Municipal unions often don't have to even negotiate excessive benefits. New York Mayor Michael Bloomberg complains state law mandate teachers' pensions that the city must finance, and tenure rules are set by state law. Corruption in Albany -- union campaign resources exchanged for votes in the state legislature -- ensures local systems are prohibitively expensive, and incompetent teachers are not removed.
Now, Wisconsin law prohibits unions from negotiating benefits for workers and threatens their survival. This leaves unions with no recourse but to put virtually all their resources into political campaigns to legislate benefits and more favorable organizing conditions.
Polls show voters, even if they don't find unions relevant to their personal circumstances, believe workers, if they choose, have a fundamental right to be represented by a union. Volumes of international human rights law, which the United States helped write and is obligated to defend, say they are correct.
When pressed to the wall, union leaders claim they are willing to share sacrifices. In Wisconsin, they offered to accept the contributions to pensions and health insurance demanded by Governor Walker in exchange keeping the right to collectively bargain for wages and benefits in the future.
Voter sentiment favoring collective bargaining rights, coupled with national unions' formidable political machinery and support from President Obama indicates they could win in the end by electing more union friendly governors and legislators. Conversely, voters may recognize the inherent conflict between the public interest in affordable, competent government and unions for public employees that use dues and manpower to influence the outcome of elections and corrupt elected officials.
At virtually every level of government, unions are among the largest contributors to political campaigns. For private sector unions that is fine-after all corporations again have a virtual free hand under recent Supreme Court decisions-but public sector unions active in politics ensures taxpayers interests go unattended until governments can't recklessly borrow or raise taxes any further without chasing away bond investors and employers.

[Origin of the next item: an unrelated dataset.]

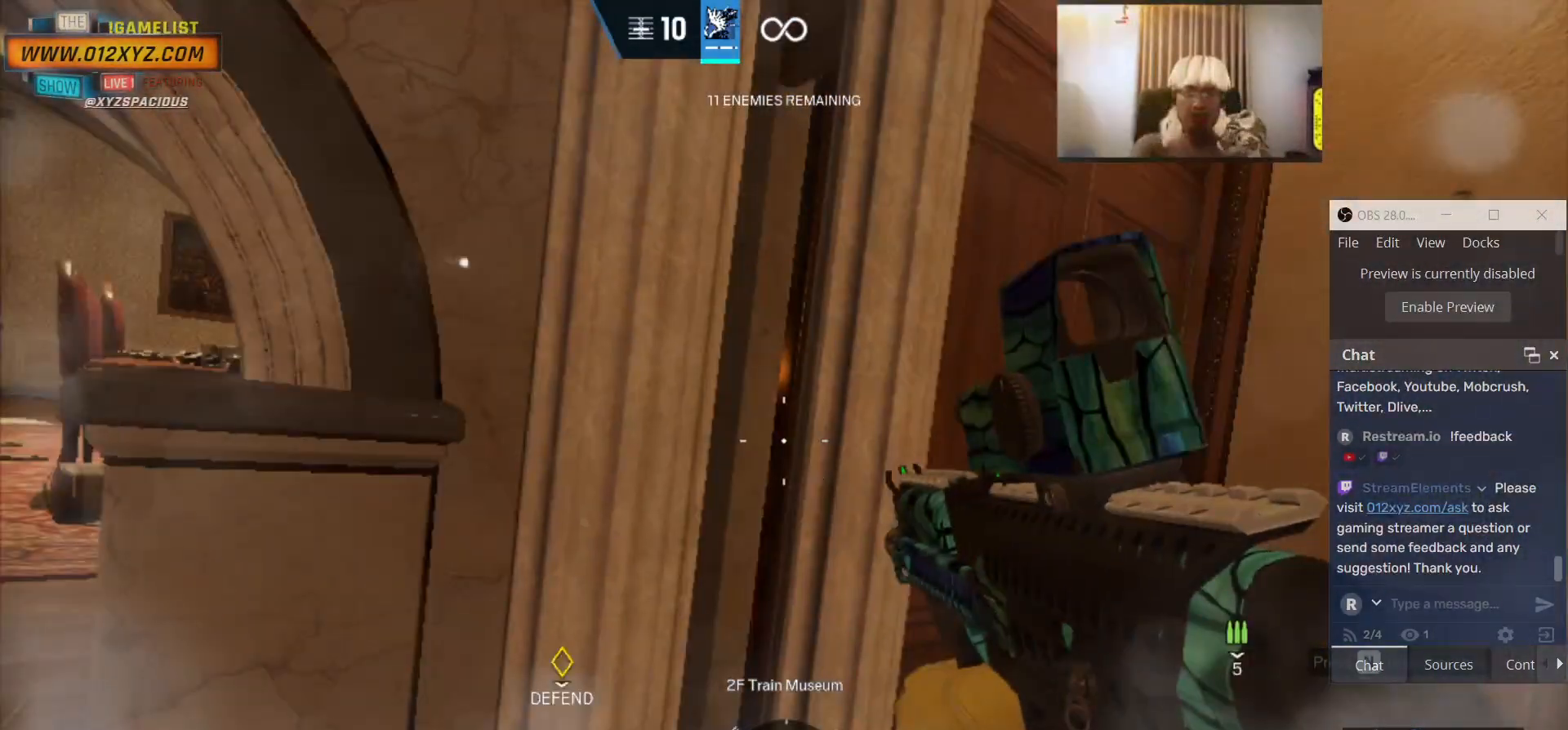
{"keys": ["d", "s"], "mouse": [], "events": [[300, "s", "down"]]}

If union leaders are genuinely interested in workers right to collective bargaining, then a grand bargain should be possible. Let unions have a free hand in organizing government workers and bargaining for wages, benefits and working conditions in exchange for an absolute ban on public sector union political activities-no dues or other resources can be used to finance or organize for candidates, laws and causes. That would satisfy workers right to collective bargaining, ensure management represents taxpayer interests, and reduce conflicts of interest for governors and legislators.
Peter Morici is a professor at the Smith School of Business, University of Maryland School, and former Chief Economist at the U.S. International Trade Commission.